WORK INSTRUCTIONS
Continue the essay on closing university study programmes in Indonesia, picking up right after its last sentence.

EXERCISE TEXT
-- Opening Marker --
When Study Programmes Are Closed, Who Is Really the Loser?
Working in South Korea’s Future Studies programme taught me one important lesson: knowledge that seems “irrelevant” today can become the most sought-after competency tomorrow.
Two years ago, I received an offer to work in a higher education programme in South Korea. Initially, I was hesitant. This was not a field I had ever touched before— the world of digital, technology, and knowledge far from my background as a graduate in Teacher Education. However, after weighing it, I accepted the offer. And that experience changed my view of education forever.
My journey from Jakarta to Bali a few weeks ago left me with a conversation I cannot easily forget. Sitting next to me was a CEO of a technology company from Poland who has been doing business in Indonesia for five years.
He asked how I recruited employees here. I was honest: it is not easy. Talent is abundant, but those who truly meet company standards are hard to find. It took me two years of assembling and disassembling teams before I finally got a solid team.
He smiled, then shared his story. During the Covid-19 pandemic, he needed to recruit 160 people in two years in Indonesia. To reach that number, he had to screen more than a thousand candidates.
His conclusion was sharp: Indonesian talent is not ready to enter the workforce—not just in terms of skill sets, but also mentality and way of thinking. That conversation on the plane, for me, is a mirror of the crisis we are facing today.
In recent weeks, the public has been shocked by the discourse from the Ministry of Higher Education, Science, and Technology (Kemendikti Saintek) which will eliminate hundreds of inactive study programmes (prodi) at various universities in Indonesia. This policy has sparked debate: is this a long-needed efficiency measure, or a hasty amputation of a system that is already ill?
BPS data does not lie. The educated unemployment rate—those holding diplomas to bachelor’s degrees—is increasingly high. A few months ago, I wrote in this media about a state university in Sumatra that graduates nearly 5,000 bachelor’s, master’s, and doctoral students every year—while job opportunities in the area are almost non-existent. But is closing programmes the right answer?
A programme becomes inactive not because the knowledge it teaches is irrelevant, but because the institution fails to package and present that knowledge contextually for a world that is constantly changing. An empty Philosophy programme is not proof that this nation does not need critical thinkers.
-- Closing Marker --
[Dataset entries]
-- Opening Marker --
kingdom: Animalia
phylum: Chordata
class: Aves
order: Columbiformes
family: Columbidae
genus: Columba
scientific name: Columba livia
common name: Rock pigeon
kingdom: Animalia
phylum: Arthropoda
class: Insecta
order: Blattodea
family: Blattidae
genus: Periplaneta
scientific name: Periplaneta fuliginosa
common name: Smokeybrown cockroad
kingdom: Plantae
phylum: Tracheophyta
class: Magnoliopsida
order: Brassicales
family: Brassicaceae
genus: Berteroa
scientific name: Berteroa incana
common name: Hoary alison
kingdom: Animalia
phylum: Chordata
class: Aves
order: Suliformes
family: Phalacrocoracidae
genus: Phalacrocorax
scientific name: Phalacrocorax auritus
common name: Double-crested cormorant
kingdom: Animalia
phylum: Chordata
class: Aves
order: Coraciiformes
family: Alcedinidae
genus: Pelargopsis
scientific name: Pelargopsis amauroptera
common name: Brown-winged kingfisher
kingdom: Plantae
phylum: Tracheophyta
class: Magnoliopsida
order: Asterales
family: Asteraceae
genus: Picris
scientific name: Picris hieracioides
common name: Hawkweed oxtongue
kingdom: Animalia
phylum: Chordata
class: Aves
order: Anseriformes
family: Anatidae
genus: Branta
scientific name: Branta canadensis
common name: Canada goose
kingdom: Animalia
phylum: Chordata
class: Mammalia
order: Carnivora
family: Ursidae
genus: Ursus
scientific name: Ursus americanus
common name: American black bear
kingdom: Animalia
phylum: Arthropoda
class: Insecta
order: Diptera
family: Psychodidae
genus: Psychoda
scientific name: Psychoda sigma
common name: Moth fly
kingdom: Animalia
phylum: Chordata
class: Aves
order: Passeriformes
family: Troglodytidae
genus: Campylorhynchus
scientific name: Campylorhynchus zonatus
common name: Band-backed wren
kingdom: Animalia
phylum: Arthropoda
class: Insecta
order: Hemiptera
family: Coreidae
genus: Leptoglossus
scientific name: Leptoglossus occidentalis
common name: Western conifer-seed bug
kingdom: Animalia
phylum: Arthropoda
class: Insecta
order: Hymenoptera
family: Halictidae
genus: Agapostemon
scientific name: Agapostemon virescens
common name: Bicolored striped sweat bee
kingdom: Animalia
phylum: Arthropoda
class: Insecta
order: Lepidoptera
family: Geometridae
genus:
-- Closing Marker --
RESULT
On the contrary—in this era of digital disinformation floods, critical thinking ability is the most scarce commodity that we have not yet realised its value. Eliminating programmes based on the number of applicants is like burning a library because its books are rarely read.
Data from the Ministry of Manpower reveals a painful paradox: thousands of job vacancies in the technology, renewable energy, creative economy, and digital logistics sectors are unfilled—while millions of graduates are unemployed. This is not about an excess of graduates. This is about mismatch rooted in the way we discipline scientific knowledge rigidly and in isolation.
Today’s industry no longer seeks “pure economics graduates” or “conventional mechanical engineers”. Fintech companies need someone who understands consumer behavioural psychology as well as writing lines of code.
Digital health startups require figures who master data science as well as medical ethics. McKinsey Global Institute estimates that by 2030, around 375 million workers worldwide will need to shift job categories due to automation. In Indonesia, the World Economic Forum projects that more than 85 million jobs are at risk of being replaced by machines in the next decade.
The lesson from Korea: JW Kim College of Future Studies
This is where my experience in South Korea becomes relevant. The place I worked was a new department on campus—JW KIM College of Future Studies. In the first year, all students are required to take General Education: English, Physics, Mathematics, Critical Thinking, and a number of foundational cross-field courses that we call Interdisciplinary Studies. Only in the second year do students choose concentrations according to their interests and career goals.
This model produces something different: graduates who are not only experts in one field, but able to read contexts, adapt, and communicate across disciplines. That is exactly what the Polish CEO sitting next to me on the plane was looking for.
While Indonesia is busy eliminating programmes deemed obsolete, the world’s leading universities are aggressively breaking down inter-disciplinary walls. Stanford has d.school which combines design, technology, and humanities.
MIT Media Lab knows no boundaries between art, science, and engineering. Future Studies is not fortune-telling science—this is a methodology that combines data analysis, systems theory, sociology, and public policy to make wise decisions amid uncertainty.
Instead of closing, there are three concrete steps that can be started. First, encourage strategic mergers: Fine Arts and Information Technology programmes can transform into Creative Technology Design. Not elimination—but intentional evolution.
Second, open spaces for inter-campus collaboration. If a private university does not have experts in a certain field, they do not have to close the programme—they can collaborate with other campuses, domestic or international. Models like this reduce operational costs while expanding academic networks.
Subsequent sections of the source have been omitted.